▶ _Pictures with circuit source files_
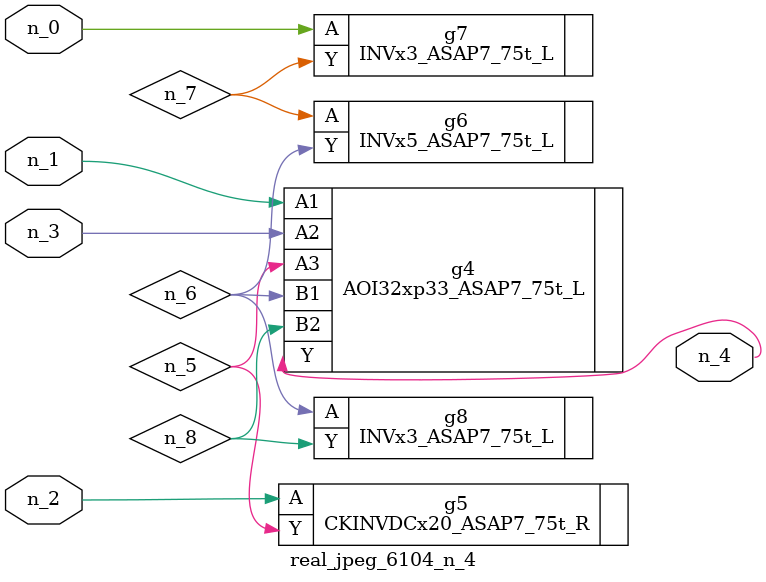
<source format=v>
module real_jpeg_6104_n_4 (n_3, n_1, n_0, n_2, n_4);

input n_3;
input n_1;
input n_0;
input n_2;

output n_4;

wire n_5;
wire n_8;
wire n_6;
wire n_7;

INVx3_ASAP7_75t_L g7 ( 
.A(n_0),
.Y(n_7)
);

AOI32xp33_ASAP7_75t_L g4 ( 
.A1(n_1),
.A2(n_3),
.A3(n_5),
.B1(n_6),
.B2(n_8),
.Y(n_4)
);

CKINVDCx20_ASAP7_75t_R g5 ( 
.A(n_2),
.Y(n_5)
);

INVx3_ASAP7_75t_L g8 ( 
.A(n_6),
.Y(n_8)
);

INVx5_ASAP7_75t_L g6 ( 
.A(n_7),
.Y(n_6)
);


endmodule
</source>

* * *

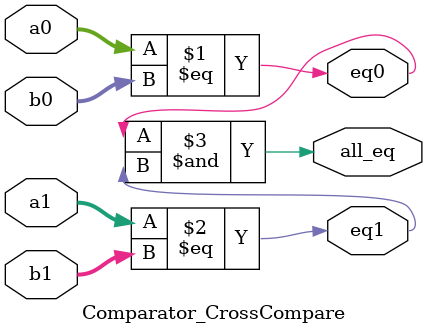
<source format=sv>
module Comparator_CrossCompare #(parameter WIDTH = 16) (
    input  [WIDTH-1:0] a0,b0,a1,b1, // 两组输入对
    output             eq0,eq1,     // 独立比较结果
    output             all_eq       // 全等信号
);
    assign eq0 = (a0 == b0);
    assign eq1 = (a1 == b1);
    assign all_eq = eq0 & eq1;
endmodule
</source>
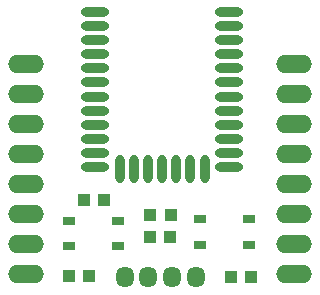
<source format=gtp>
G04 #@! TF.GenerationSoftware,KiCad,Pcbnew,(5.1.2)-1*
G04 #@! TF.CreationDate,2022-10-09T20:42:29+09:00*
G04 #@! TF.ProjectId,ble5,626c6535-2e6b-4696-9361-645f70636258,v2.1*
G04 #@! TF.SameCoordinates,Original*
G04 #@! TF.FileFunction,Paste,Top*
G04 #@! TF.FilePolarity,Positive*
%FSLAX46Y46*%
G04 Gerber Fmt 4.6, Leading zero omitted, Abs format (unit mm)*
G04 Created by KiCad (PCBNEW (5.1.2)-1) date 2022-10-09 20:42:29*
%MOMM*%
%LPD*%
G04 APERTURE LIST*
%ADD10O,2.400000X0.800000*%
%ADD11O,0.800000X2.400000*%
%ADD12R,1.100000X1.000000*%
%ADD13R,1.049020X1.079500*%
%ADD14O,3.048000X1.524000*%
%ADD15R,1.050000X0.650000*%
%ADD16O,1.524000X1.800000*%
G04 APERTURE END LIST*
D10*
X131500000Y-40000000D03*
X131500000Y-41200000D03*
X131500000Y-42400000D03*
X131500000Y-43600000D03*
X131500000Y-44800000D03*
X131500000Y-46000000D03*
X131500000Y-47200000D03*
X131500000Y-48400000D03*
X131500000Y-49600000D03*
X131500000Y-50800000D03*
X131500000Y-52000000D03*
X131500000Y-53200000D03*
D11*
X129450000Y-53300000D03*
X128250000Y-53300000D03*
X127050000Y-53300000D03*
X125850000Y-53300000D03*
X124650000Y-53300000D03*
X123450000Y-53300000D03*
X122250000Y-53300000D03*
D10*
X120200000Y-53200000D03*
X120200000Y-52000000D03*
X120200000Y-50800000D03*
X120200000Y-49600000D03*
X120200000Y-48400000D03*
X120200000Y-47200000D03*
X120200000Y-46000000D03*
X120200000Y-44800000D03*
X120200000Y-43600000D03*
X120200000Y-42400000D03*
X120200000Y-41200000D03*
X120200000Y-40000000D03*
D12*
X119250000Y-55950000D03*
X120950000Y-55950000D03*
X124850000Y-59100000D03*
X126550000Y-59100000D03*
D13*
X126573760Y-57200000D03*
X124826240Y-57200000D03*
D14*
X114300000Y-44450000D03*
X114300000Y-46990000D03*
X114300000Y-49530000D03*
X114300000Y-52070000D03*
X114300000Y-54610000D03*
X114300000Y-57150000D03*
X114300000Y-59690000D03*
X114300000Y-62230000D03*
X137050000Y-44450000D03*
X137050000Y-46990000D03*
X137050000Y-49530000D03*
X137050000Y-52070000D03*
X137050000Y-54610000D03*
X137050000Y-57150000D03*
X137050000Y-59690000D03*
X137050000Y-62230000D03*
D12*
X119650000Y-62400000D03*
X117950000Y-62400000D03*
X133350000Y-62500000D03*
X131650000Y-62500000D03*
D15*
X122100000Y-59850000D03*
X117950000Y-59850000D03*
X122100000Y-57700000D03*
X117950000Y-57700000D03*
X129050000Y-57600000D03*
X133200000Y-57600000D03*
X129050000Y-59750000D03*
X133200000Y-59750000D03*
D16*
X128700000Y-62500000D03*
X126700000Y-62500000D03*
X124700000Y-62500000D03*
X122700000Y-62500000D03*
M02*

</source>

* * *

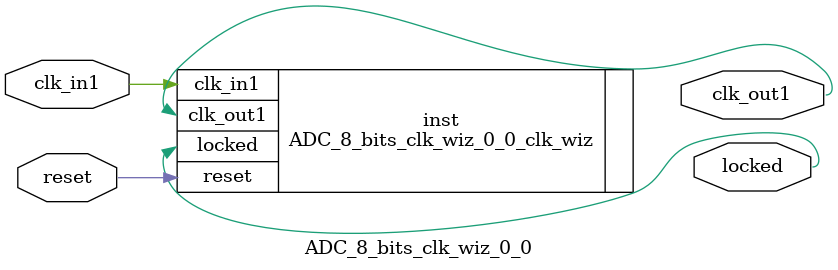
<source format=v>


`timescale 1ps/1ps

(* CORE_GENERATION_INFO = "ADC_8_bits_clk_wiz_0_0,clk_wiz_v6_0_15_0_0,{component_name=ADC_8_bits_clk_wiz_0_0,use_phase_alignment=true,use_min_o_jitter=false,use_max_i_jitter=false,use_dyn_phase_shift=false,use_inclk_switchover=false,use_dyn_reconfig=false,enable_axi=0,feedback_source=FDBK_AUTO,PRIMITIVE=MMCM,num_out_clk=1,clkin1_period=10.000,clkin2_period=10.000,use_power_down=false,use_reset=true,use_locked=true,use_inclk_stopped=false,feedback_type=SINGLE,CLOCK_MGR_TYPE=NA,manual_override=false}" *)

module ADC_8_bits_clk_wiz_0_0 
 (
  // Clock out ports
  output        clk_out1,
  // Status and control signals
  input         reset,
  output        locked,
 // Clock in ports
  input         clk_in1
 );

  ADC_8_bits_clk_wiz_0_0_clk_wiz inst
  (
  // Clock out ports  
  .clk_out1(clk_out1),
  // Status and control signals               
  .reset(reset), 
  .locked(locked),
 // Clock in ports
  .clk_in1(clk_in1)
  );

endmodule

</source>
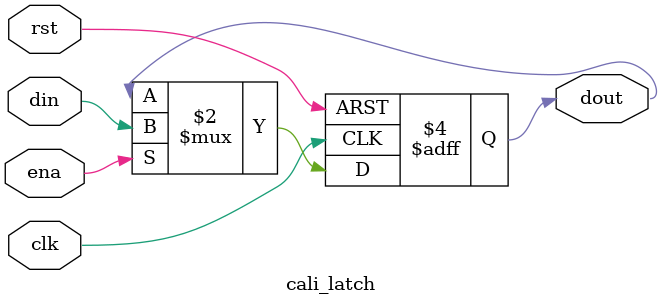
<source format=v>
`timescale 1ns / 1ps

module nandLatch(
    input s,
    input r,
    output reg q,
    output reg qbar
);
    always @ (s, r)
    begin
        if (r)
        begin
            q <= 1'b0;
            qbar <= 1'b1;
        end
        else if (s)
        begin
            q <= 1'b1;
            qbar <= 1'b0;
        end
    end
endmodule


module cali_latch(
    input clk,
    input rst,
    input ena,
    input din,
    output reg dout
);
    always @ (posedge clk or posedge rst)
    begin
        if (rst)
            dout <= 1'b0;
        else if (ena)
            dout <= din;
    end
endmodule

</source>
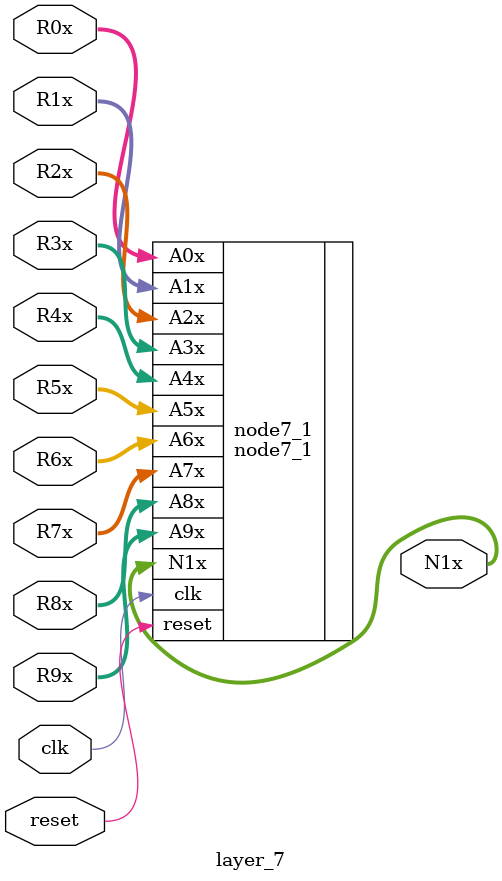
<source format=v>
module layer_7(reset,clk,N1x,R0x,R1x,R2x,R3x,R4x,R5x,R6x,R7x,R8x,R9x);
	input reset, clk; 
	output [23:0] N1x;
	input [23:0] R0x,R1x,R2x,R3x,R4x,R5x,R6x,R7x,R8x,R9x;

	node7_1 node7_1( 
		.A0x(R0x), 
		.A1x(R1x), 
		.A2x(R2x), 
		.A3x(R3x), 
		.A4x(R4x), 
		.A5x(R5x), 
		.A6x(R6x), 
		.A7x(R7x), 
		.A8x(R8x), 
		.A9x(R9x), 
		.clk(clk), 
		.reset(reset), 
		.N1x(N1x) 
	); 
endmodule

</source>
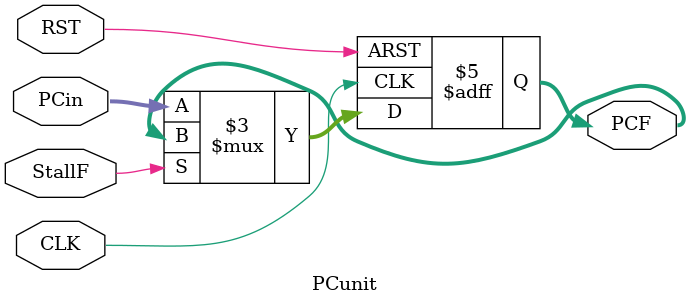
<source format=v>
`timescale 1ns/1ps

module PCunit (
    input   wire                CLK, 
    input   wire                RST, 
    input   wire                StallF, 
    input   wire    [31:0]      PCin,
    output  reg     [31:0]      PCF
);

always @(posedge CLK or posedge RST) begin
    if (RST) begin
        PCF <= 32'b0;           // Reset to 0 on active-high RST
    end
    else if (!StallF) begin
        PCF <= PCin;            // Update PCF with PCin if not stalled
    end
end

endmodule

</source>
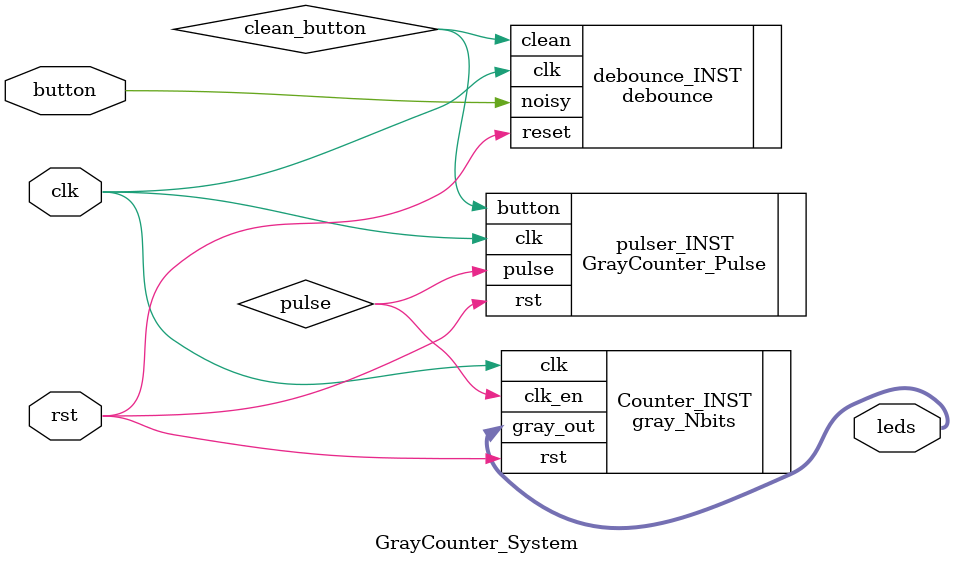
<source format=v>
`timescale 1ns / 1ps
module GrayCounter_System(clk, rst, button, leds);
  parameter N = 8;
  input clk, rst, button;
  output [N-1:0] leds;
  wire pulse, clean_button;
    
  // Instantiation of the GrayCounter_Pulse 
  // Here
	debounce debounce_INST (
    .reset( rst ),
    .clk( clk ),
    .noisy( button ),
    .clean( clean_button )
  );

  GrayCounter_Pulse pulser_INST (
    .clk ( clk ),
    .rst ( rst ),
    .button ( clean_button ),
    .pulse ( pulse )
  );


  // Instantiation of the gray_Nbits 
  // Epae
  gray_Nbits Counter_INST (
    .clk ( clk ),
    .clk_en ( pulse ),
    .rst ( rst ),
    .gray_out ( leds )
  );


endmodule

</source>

▶ _DESCRIPTION OF THE TASK_
Search the lines above for the string "wire", then show every one that has it.

▶ _RESPONSE TO THIS TASK_
wire n_5;
wire n_8;
wire n_6;
wire n_7;
    input   wire                CLK, 
    input   wire                RST, 
    input   wire                StallF, 
    input   wire    [31:0]      PCin,
  wire pulse, clean_button;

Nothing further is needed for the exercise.